How Is Microscopic Colitis Diagnosed?

Microscopic colitis (MC) is an inflammatory condition of the colon that can only be identified by examining tissue under a microscope, distinguishing it from other inflammatory bowel diseases like Crohn’s disease or ulcerative colitis. MC is a collective term for two similar conditions, lymphocytic colitis and collagenous colitis, both causing chronic, watery diarrhea. Confirmation requires a structured process, beginning with a review of symptoms and medical history, proceeding through laboratory tests to rule out other causes, and culminating in a specialized procedure to obtain tissue for definitive analysis.

Initial Assessment and Symptom Review

The investigation for microscopic colitis typically begins when a patient reports persistent, watery, and non-bloody diarrhea.

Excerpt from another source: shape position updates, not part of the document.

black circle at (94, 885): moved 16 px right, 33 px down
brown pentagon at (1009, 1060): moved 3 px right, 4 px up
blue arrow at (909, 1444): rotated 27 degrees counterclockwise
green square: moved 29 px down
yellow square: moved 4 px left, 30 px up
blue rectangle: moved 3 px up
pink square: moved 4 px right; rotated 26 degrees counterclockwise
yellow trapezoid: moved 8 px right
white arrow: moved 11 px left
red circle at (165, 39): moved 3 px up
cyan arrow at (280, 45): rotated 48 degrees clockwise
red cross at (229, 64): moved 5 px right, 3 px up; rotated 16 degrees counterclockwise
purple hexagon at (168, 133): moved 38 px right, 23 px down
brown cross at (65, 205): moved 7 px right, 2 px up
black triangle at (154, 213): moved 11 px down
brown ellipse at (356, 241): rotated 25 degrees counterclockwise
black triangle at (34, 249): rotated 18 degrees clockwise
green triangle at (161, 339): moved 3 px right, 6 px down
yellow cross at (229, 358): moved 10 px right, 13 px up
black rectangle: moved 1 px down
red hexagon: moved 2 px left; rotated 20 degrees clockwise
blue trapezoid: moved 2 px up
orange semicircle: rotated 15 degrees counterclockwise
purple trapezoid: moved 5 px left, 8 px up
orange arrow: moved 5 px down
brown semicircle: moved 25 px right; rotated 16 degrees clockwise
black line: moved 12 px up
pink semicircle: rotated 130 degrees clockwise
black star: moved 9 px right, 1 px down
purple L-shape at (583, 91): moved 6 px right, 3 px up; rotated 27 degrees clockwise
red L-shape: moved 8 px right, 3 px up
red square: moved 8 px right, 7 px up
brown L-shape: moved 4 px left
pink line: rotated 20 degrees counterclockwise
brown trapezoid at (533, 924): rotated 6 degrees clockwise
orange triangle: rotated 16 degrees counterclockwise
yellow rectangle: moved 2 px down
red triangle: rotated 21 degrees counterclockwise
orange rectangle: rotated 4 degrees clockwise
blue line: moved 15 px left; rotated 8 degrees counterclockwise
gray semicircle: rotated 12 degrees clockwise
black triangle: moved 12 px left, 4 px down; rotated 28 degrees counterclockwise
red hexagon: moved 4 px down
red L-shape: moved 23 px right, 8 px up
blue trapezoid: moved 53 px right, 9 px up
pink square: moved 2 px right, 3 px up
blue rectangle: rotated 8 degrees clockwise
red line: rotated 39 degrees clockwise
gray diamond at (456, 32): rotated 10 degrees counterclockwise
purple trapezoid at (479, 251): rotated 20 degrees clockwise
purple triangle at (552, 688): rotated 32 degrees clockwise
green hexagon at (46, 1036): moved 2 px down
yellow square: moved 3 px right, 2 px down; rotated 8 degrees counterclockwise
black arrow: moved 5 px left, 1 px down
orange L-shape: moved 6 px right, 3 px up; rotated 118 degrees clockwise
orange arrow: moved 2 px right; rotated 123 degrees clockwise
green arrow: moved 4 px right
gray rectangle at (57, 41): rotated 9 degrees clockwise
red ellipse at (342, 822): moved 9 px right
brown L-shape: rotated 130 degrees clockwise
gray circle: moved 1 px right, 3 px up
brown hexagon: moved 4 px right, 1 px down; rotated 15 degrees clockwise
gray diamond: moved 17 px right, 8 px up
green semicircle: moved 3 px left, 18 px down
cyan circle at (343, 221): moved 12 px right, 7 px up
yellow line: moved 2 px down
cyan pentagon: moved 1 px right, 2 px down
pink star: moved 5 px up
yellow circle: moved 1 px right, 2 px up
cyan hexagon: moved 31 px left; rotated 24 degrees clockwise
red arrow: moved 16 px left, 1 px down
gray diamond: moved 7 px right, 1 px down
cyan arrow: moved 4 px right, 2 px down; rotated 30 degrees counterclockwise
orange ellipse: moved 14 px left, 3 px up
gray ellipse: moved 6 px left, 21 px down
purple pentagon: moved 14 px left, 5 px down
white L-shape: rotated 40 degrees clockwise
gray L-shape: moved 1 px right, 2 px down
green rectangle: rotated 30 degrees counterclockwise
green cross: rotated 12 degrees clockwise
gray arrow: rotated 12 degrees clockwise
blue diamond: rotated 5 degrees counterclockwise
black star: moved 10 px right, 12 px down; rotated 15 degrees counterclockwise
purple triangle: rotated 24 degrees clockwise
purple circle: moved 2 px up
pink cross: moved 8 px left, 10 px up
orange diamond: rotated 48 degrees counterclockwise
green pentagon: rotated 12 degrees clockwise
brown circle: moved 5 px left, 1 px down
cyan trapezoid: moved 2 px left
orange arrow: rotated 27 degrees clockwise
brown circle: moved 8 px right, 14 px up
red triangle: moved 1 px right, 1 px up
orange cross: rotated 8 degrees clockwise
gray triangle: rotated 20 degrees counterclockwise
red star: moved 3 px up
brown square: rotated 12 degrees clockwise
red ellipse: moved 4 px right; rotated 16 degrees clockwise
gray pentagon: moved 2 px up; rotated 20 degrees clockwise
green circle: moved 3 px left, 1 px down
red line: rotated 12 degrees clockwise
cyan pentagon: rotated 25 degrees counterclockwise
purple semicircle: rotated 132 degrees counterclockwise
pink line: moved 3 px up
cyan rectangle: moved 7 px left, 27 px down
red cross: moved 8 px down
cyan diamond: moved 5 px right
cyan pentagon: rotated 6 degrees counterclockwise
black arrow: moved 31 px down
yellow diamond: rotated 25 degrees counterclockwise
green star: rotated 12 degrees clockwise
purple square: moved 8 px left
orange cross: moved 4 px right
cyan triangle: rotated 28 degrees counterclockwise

This symptom is the primary clinical feature that prompts a doctor to consider the diagnosis. Patients often experience significant urgency and sometimes nocturnal stools.

A detailed medical history focuses on any recent or ongoing medication use. Certain drugs have been associated with MC or can mimic its symptoms. Non-steroidal anti-inflammatory drugs (NSAIDs), proton pump inhibitors (PPIs) used for acid reflux, and selective serotonin reuptake inhibitors (SSRIs) are among the most commonly implicated medications. Identifying and potentially discontinuing these agents is an early step, helping the physician narrow the field of possible diagnoses.

Preliminary Laboratory Screening

A series of non-invasive laboratory tests are performed to exclude other common causes of chronic diarrhea. Stool samples are routinely analyzed to check for infectious pathogens, such as Clostridium difficile or other bacteria and parasites, which can produce similar symptoms. Ruling out an infection is a standard prerequisite in the diagnostic pathway.

Blood tests are also commonly ordered, including a complete blood count (CBC) to check for anemia or signs of infection. Inflammatory markers like C-reactive protein (CRP) or fecal calprotectin are often measured to help distinguish MC from other forms of inflammatory bowel disease. Unlike Crohn’s or ulcerative colitis, these markers are frequently normal or only minimally raised in microscopic colitis, which serves as an important diagnostic clue.

The Essential Diagnostic Procedure

The definitive diagnosis of microscopic colitis cannot be made without a tissue sample obtained through a procedure called a colonoscopy. During this procedure, a flexible tube with a camera is inserted to examine the entire lining of the large intestine. The challenge with MC is that the colon lining often appears completely normal, or near-normal, to the naked eye of the endoscopist.

Because the inflammation is not visually apparent, the physician must maintain a high index of suspicion and proactively take multiple tissue samples, known as biopsies. It is crucial to collect biopsies from various segments of the colon, including the right and left sides, as the inflammatory changes can be patchy. Taking four to eight random biopsies is often recommended to ensure that a diagnostic area is not missed.

Histopathological Confirmation

The final step involves sending the collected tissue samples to a pathologist for microscopic examination. This is the only way to confirm the diagnosis and is the reason the condition is called “microscopic colitis.” The pathologist analyzes the biopsies to identify specific cellular changes indicative of one of the two subtypes of MC.

Collagenous Colitis (CC)

One subtype is Collagenous Colitis (CC), defined by a thickened layer of collagen directly beneath the surface epithelium. A diagnosis of CC is made when this subepithelial collagen band is measured to be thicker than 10 micrometers. This thickened band can also contain entrapped inflammatory cells and red blood cells.

Lymphocytic Colitis (LC)

The second subtype is Lymphocytic Colitis (LC), characterized by an increased number of lymphocytes, a type of white blood cell, infiltrating the colon’s inner lining. Specifically, the diagnosis of LC requires the presence of 20 or more intraepithelial lymphocytes per 100 epithelial cells lining the surface. Both subtypes also show an increase in general inflammatory cells within the lamina propria.